Smith Andrew M, Sewell Gavin W, Levine Adam P, Chew Thean S, Dunne Jenny, O'Shea Nuala R, Smith Philip J, Harrison Penelope J, Macdonald Carol M, Bloom Stuart L, Segal Anthony W
Microbial Diseases, Eastman Dental Institute, University College London, London, UK.
Immunology. 2015 Jan;144(1):45-55. doi: 10.1111/imm.12338.
Crohn's disease (CD) is a complex and highly heterogeneous chronic inflammatory disorder, primarily affecting the gastrointestinal tract. Genetic and functional studies have highlighted a key role for innate immunity in its pathogenesis. Profound systemic defects in innate immunity and acute inflammation are understood to result in markedly delayed clearance of bacteria from the tissues, leading to local chronic granulomatous inflammation and compensatory adaptive immunological changes. Macrophages, key orchestrators of acute inflammation, are likely to play an important role in the initial impaired innate immune response. Monocyte-derived macrophages from CD patients stimulated with Escherichia coli were shown to release attenuated levels of tumour necrosis factor and interferon-γ with normal secretion of interleukin-8 (IL-8), IL-10 and IL-6. In controls, the secretion of these cytokines was strongly positively correlated, which was not seen with CD macrophages. The transcriptomes of CD and control macrophages were examined in an attempt to understand the molecular basis of this defect. There were no differentially expressed genes identified between the two groups, consistent with genetic heterogeneity; however, a number of molecules were found to be under-expressed in subgroups of CD patients. The most common of these was optineurin (OPTN) which was under-expressed in approximately 10% of the CD patients. Reduced OPTN expression coincided with lower intracellular protein levels and diminished cytokine secretion after bacterial stimulation both in the patients and with small interfering RNA knockdown in THP-1 cells. Identifying and studying subgroups of patients with shared defective gene expression could aid our understanding of the mechanisms underlying highly heterogeneous diseases such as CD.

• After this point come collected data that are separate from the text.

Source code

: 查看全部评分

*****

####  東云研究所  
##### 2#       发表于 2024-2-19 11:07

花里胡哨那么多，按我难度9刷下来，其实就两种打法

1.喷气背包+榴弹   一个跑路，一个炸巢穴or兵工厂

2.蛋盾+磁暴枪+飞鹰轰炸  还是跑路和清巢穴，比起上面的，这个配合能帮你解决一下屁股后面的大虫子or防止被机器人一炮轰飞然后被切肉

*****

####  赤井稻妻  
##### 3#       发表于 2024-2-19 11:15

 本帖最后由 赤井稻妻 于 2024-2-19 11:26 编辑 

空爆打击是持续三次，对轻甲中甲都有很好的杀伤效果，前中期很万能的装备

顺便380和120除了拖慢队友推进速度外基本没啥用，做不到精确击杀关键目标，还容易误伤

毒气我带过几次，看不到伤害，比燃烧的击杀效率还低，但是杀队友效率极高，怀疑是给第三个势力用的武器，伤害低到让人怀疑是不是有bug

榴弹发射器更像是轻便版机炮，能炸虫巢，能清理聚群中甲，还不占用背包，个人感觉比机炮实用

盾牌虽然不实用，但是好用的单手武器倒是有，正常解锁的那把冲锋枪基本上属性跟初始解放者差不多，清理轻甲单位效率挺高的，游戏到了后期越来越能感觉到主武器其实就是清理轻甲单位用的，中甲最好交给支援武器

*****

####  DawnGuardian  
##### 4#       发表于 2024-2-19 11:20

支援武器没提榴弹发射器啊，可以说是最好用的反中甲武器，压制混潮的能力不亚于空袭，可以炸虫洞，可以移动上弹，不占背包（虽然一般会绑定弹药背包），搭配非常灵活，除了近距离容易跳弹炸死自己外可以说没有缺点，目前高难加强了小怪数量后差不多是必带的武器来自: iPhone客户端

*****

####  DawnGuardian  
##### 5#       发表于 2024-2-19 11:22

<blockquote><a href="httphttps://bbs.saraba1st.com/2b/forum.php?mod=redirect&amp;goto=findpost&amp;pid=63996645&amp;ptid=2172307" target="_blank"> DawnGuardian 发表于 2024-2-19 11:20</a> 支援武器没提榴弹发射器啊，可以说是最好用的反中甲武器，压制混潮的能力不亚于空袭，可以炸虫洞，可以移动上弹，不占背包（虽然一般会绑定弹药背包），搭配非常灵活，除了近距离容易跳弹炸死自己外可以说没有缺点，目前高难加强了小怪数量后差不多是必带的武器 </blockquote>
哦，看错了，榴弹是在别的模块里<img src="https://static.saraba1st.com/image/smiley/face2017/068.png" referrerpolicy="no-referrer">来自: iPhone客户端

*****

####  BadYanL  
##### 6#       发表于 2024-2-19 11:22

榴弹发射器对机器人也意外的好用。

克罗恩病(CD)是一种复杂且高度异质性的慢性炎症性疾病,主要累及胃肠道。基因和功能研究突显了固有免疫在其发病机制中的关键作用。固有免疫和急性炎症方面的严重全身性缺陷被认为会导致细菌从组织中的清除明显延迟,进而引发局部慢性肉芽肿性炎症和代偿性适应性免疫变化。巨噬细胞是急性炎症的关键协调者,可能在初始受损的固有免疫反应中发挥重要作用。用大肠杆菌刺激CD患者的单核细胞衍生巨噬细胞后,发现其肿瘤坏死因子和干扰素-γ的释放水平降低,而白细胞介素-8(IL-8)、IL-10和IL-6的分泌正常。在对照组中,这些细胞因子的分泌呈强正相关,而CD巨噬细胞则未出现这种情况。对CD和对照巨噬细胞的转录组进行了检测,以试图了解这种缺陷的分子基础。两组之间未发现差异表达基因,这与基因异质性一致;然而,发现一些分子在CD患者亚组中表达下调。其中最常见的是发动蛋白(OPTN),约10%的CD患者中其表达下调。在患者以及经小干扰RNA敲低的THP-1细胞中,OPTN表达降低与细菌刺激后细胞内蛋白质水平降低和细胞因子分泌减少同时出现。识别和研究具有共同缺陷基因表达的患者亚组有助于我们理解诸如CD等高度异质性疾病的潜在机制。